EAGLE, IDAHO – Lamb Weston Holdings, Inc.’s top and bottom lines headed in different directions during the first quarter of fiscal 2022. Sales rose 13% as foodservice and institutional businesses recovered around the world, but the company’s net income fell 67% for the quarter. Inflation, supply chain disruptions, labor shortages and a Pacific Northwest potato crop damaged by excessive heat this summer all combined to pressure earnings.
“Our margin improvement lags our volume recovery as a result of the timing of pricing actions to offset cost inflation as well as challenging macro factors that increase our cost and affected our production run rates and throughput,” said Thomas P. Werner, president and chief executive officer, during an Oct. 7 conference call to discuss the quarterly results. “These ongoing challenges combined with the extreme summer’s heat (to have a) negative impact on potato crops in the Pacific Northwest (and) will result in a higher cost as the year progresses. As a result, we now expect our gross profit margins will remain below pre-pandemic levels through fiscal 2022.”

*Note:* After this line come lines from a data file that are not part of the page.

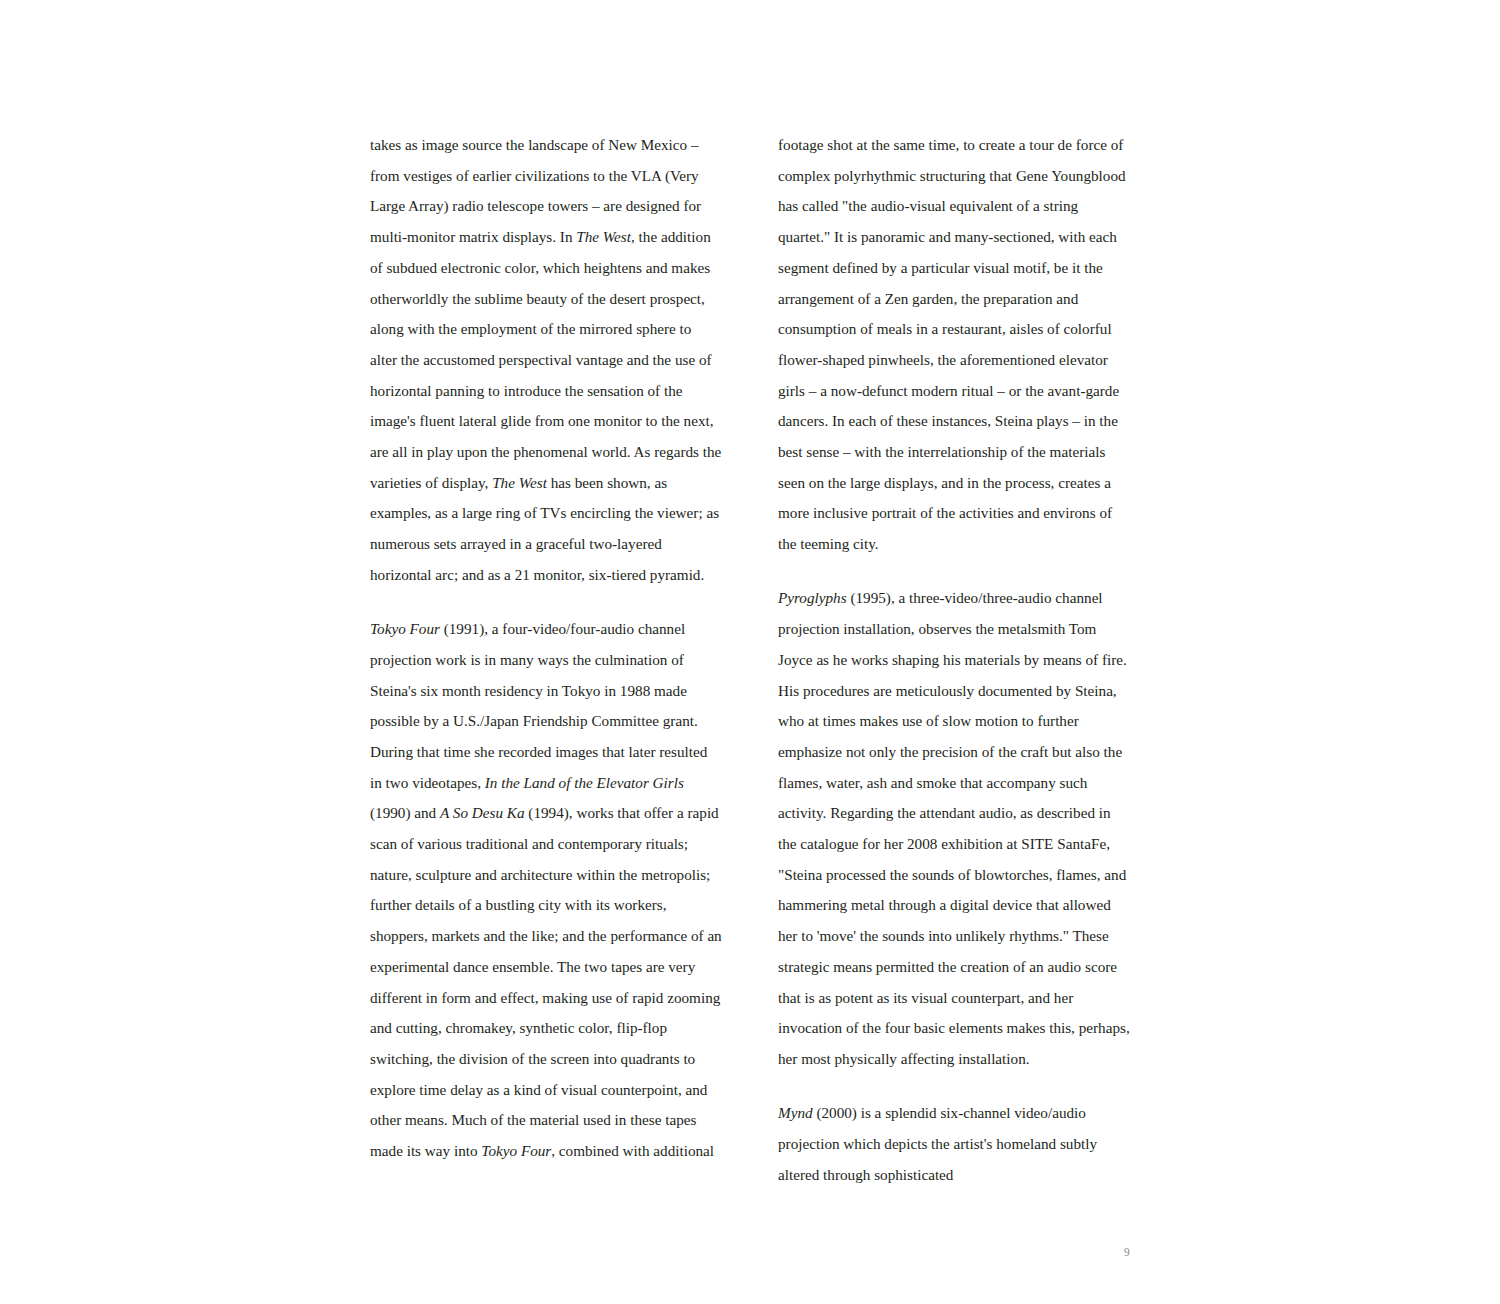takes as image source the landscape of New Mexico – from vestiges of earlier civilizations to the VLA (Very Large Array) radio telescope towers – are designed for multi-monitor matrix displays. In The West, the addition of subdued electronic color, which heightens and makes otherworldly the sublime beauty of the desert prospect, along with the employment of the mirrored sphere to alter the accustomed perspectival vantage and the use of horizontal panning to introduce the sensation of the image's fluent lateral glide from one monitor to the next, are all in play upon the phenomenal world. As regards the varieties of display, The West has been shown, as examples, as a large ring of TVs encircling the viewer; as numerous sets arrayed in a graceful two-layered horizontal arc; and as a 21 monitor, six-tiered pyramid.
Tokyo Four (1991), a four-video/four-audio channel projection work is in many ways the culmination of Steina's six month residency in Tokyo in 1988 made possible by a U.S./Japan Friendship Committee grant. During that time she recorded images that later resulted in two videotapes, In the Land of the Elevator Girls (1990) and A So Desu Ka (1994), works that offer a rapid scan of various traditional and contemporary rituals; nature, sculpture and architecture within the metropolis; further details of a bustling city with its workers, shoppers, markets and the like; and the performance of an experimental dance ensemble. The two tapes are very different in form and effect, making use of rapid zooming and cutting, chromakey, synthetic color, flip-flop switching, the division of the screen into quadrants to explore time delay as a kind of visual counterpoint, and other means. Much of the material used in these tapes made its way into Tokyo Four, combined with additional
footage shot at the same time, to create a tour de force of complex polyrhythmic structuring that Gene Youngblood has called "the audio-visual equivalent of a string quartet." It is panoramic and many-sectioned, with each segment defined by a particular visual motif, be it the arrangement of a Zen garden, the preparation and consumption of meals in a restaurant, aisles of colorful flower-shaped pinwheels, the aforementioned elevator girls – a now-defunct modern ritual – or the avant-garde dancers. In each of these instances, Steina plays – in the best sense – with the interrelationship of the materials seen on the large displays, and in the process, creates a more inclusive portrait of the activities and environs of the teeming city.
Pyroglyphs (1995), a three-video/three-audio channel projection installation, observes the metalsmith Tom Joyce as he works shaping his materials by means of fire. His procedures are meticulously documented by Steina, who at times makes use of slow motion to further emphasize not only the precision of the craft but also the flames, water, ash and smoke that accompany such activity. Regarding the attendant audio, as described in the catalogue for her 2008 exhibition at SITE SantaFe, "Steina processed the sounds of blowtorches, flames, and hammering metal through a digital device that allowed her to 'move' the sounds into unlikely rhythms." These strategic means permitted the creation of an audio score that is as potent as its visual counterpart, and her invocation of the four basic elements makes this, perhaps, her most physically affecting installation.
Mynd (2000) is a splendid six-channel video/audio projection which depicts the artist's homeland subtly altered through sophisticated
9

Net income for the quarter ended Aug. 29 was $29.8 million, equal to 20¢ per share on the common stock, well down from the first quarter of fiscal 2021 when the company earned $89.3 million, equal to 61¢ per share.
Sales for the quarter rose to $984 million from $872 million the year prior.
Lamb Weston’s Global business unit, which is made up of the top 100 quick-service and full-service restaurant chains, had sales rise 12% to $501 million. The Foodservice business, which includes foodservice distributors and chains outside the top 100, had sales of $321 million, up 36% when compared to last year.
For the two business units combined, price/mix made up 3% of the sales growth and volume accounted for 45%.
“In the US, we continue to be encouraged by the pace of recovery in restaurant traffic and demand for fries,” Mr. Werner said. “Overall, restaurant traffic has largely stabilized at about 5% below pre-pandemic levels, led by the continued solid performance at quick-service restaurants. Traffic at full-service restaurants continued to rebound in June and July, but it did soften a bit in August as the Delta variant surged across most of the country.”
He added that “fry attachment,” which is defined as the rate at which consumers order fries when visiting restaurants, continued to support demand recovery by remaining above pre-pandemic levels.
Internationally, Mr. Werner said demand in Europe, Asia and Oceania followed a similar pattern as the United States — with steady growth that tapered with the emergence of the Delta variant. South America, especially Brazil, faced challenging conditions during the quarter.
Lamb Weston measures its supply chain costs on a per pound basis and Mr. Werner said they have increased significantly due to input and transportation cost inflation as well as labor availability and other issues that are continuing to cause production inefficiencies.
“Although we're making gradual progress to mitigate these challenges, they have slowed our efforts to stabilize our manufacturing operations during the first half of fiscal 2022,” he said. “As a result, we expect the turnaround in our supply chain will take longer than we initially anticipated.”
The extreme heat that occurred over the summer is expected to affect the potato crops in Idaho’s Columbia Basin and Alberta. The company expects both yield and quality to be below average levels.
“As we're still in the middle of the main crop harvest, the extent of the financial impact of the crop condition will be determined over the coming quarter as the harvest is completed,” Mr. Werner said. “While we expect this impact will be significant, we’re examining a variety of levers to mitigate the effect on our earnings as well as on customer service and supply.”
Levers to be pulled include optimizing Lamb Weston’s portfolio of products by eliminating underperforming stock-keeping units and partnering with customers to modify product specifications without compromising food quality.
“These modifications will help mitigate the impact of lower potato crop yields from this year’s crop as well as some of the impact of reduced potato utilization that results from poor raw potato quality,” said Bernadette M. Madarieta, chief financial officer.
Management’s outlook for the rest of fiscal 2022 is for sales growth to be above the company’s long-term target of low-to-mid single digits. Net income is expected to remain pressured for the remainder of the year as the company works through its supply chain challenges and potato crop issues.